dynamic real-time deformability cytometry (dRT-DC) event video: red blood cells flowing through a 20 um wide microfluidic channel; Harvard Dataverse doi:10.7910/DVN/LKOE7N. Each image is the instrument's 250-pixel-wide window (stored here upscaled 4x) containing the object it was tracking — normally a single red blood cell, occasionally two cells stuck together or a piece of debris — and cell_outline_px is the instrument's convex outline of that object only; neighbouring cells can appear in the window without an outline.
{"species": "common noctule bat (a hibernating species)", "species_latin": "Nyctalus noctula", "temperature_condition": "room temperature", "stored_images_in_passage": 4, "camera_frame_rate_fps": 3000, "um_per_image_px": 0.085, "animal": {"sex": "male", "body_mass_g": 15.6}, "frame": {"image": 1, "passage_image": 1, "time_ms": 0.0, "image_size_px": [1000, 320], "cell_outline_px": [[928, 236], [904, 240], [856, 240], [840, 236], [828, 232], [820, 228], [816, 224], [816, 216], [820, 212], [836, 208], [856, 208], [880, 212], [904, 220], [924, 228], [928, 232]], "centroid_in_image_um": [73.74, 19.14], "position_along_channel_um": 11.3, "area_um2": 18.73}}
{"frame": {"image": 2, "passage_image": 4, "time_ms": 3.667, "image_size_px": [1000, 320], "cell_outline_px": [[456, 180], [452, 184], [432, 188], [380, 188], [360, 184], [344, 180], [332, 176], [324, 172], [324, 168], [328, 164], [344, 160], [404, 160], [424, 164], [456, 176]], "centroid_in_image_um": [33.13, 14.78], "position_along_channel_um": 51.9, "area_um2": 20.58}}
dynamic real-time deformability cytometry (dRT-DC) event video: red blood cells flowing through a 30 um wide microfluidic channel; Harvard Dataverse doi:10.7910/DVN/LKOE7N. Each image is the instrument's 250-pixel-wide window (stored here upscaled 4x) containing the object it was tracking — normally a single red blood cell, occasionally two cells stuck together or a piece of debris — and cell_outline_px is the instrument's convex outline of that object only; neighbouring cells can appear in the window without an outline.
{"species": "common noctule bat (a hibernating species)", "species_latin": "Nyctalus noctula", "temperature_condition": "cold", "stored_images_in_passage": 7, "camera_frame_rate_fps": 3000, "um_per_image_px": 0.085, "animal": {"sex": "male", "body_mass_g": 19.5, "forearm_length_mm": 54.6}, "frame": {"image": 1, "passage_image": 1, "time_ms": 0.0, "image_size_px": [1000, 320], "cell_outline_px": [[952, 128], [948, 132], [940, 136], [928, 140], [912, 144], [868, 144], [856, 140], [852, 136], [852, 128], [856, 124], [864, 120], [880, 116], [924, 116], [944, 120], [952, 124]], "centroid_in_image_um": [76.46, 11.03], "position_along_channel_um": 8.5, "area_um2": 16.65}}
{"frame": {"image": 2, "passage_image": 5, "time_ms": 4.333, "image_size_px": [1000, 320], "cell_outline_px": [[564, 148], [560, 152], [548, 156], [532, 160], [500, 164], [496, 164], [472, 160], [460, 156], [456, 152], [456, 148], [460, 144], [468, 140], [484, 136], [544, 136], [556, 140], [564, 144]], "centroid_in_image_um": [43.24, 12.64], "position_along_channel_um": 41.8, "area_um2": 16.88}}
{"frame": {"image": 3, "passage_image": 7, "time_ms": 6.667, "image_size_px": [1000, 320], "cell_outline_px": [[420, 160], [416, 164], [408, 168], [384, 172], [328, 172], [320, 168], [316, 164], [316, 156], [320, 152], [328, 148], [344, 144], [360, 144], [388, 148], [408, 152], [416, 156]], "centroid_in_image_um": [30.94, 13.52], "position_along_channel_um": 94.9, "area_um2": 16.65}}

————————

- What you are asked to do -
Send back each record exactly as it stands.

- Correct response -
dynamic real-time deformability cytometry (dRT-DC) event video: red blood cells flowing through a 20 um wide microfluidic channel; Harvard Dataverse doi:10.7910/DVN/LKOE7N. Each image is the instrument's 250-pixel-wide window (stored here upscaled 4x) containing the object it was tracking — normally a single red blood cell, occasionally two cells stuck together or a piece of debris — and cell_outline_px is the instrument's convex outline of that object only; neighbouring cells can appear in the window without an outline.
{"species": "common noctule bat (a hibernating species)", "species_latin": "Nyctalus noctula", "temperature_condition": "room temperature", "stored_images_in_passage": 4, "camera_frame_rate_fps": 3000, "um_per_image_px": 0.085, "animal": {"sex": "male", "body_mass_g": 15.6}, "frame": {"image": 1, "passage_image": 1, "time_ms": 0.0, "image_size_px": [1000, 320], "cell_outline_px": [[928, 236], [904, 240], [856, 240], [840, 236], [828, 232], [820, 228], [816, 224], [816, 216], [820, 212], [836, 208], [856, 208], [880, 212], [904, 220], [924, 228], [928, 232]], "centroid_in_image_um": [73.74, 19.14], "position_along_channel_um": 11.3, "area_um2": 18.73}}
{"frame": {"image": 2, "passage_image": 4, "time_ms": 3.667, "image_size_px": [1000, 320], "cell_outline_px": [[456, 180], [452, 184], [432, 188], [380, 188], [360, 184], [344, 180], [332, 176], [324, 172], [324, 168], [328, 164], [344, 160], [404, 160], [424, 164], [456, 176]], "centroid_in_image_um": [33.13, 14.78], "position_along_channel_um": 51.9, "area_um2": 20.58}}
dynamic real-time deformability cytometry (dRT-DC) event video: red blood cells flowing through a 30 um wide microfluidic channel; Harvard Dataverse doi:10.7910/DVN/LKOE7N. Each image is the instrument's 250-pixel-wide window (stored here upscaled 4x) containing the object it was tracking — normally a single red blood cell, occasionally two cells stuck together or a piece of debris — and cell_outline_px is the instrument's convex outline of that object only; neighbouring cells can appear in the window without an outline.
{"species": "common noctule bat (a hibernating species)", "species_latin": "Nyctalus noctula", "temperature_condition": "cold", "stored_images_in_passage": 7, "camera_frame_rate_fps": 3000, "um_per_image_px": 0.085, "animal": {"sex": "male", "body_mass_g": 19.5, "forearm_length_mm": 54.6}, "frame": {"image": 1, "passage_image": 1, "time_ms": 0.0, "image_size_px": [1000, 320], "cell_outline_px": [[952, 128], [948, 132], [940, 136], [928, 140], [912, 144], [868, 144], [856, 140], [852, 136], [852, 128], [856, 124], [864, 120], [880, 116], [924, 116], [944, 120], [952, 124]], "centroid_in_image_um": [76.46, 11.03], "position_along_channel_um": 8.5, "area_um2": 16.65}}
{"frame": {"image": 2, "passage_image": 5, "time_ms": 4.333, "image_size_px": [1000, 320], "cell_outline_px": [[564, 148], [560, 152], [548, 156], [532, 160], [500, 164], [496, 164], [472, 160], [460, 156], [456, 152], [456, 148], [460, 144], [468, 140], [484, 136], [544, 136], [556, 140], [564, 144]], "centroid_in_image_um": [43.24, 12.64], "position_along_channel_um": 41.8, "area_um2": 16.88}}
{"frame": {"image": 3, "passage_image": 7, "time_ms": 6.667, "image_size_px": [1000, 320], "cell_outline_px": [[420, 160], [416, 164], [408, 168], [384, 172], [328, 172], [320, 168], [316, 164], [316, 156], [320, 152], [328, 148], [344, 144], [360, 144], [388, 148], [408, 152], [416, 156]], "centroid_in_image_um": [30.94, 13.52], "position_along_channel_um": 94.9, "area_um2": 16.65}}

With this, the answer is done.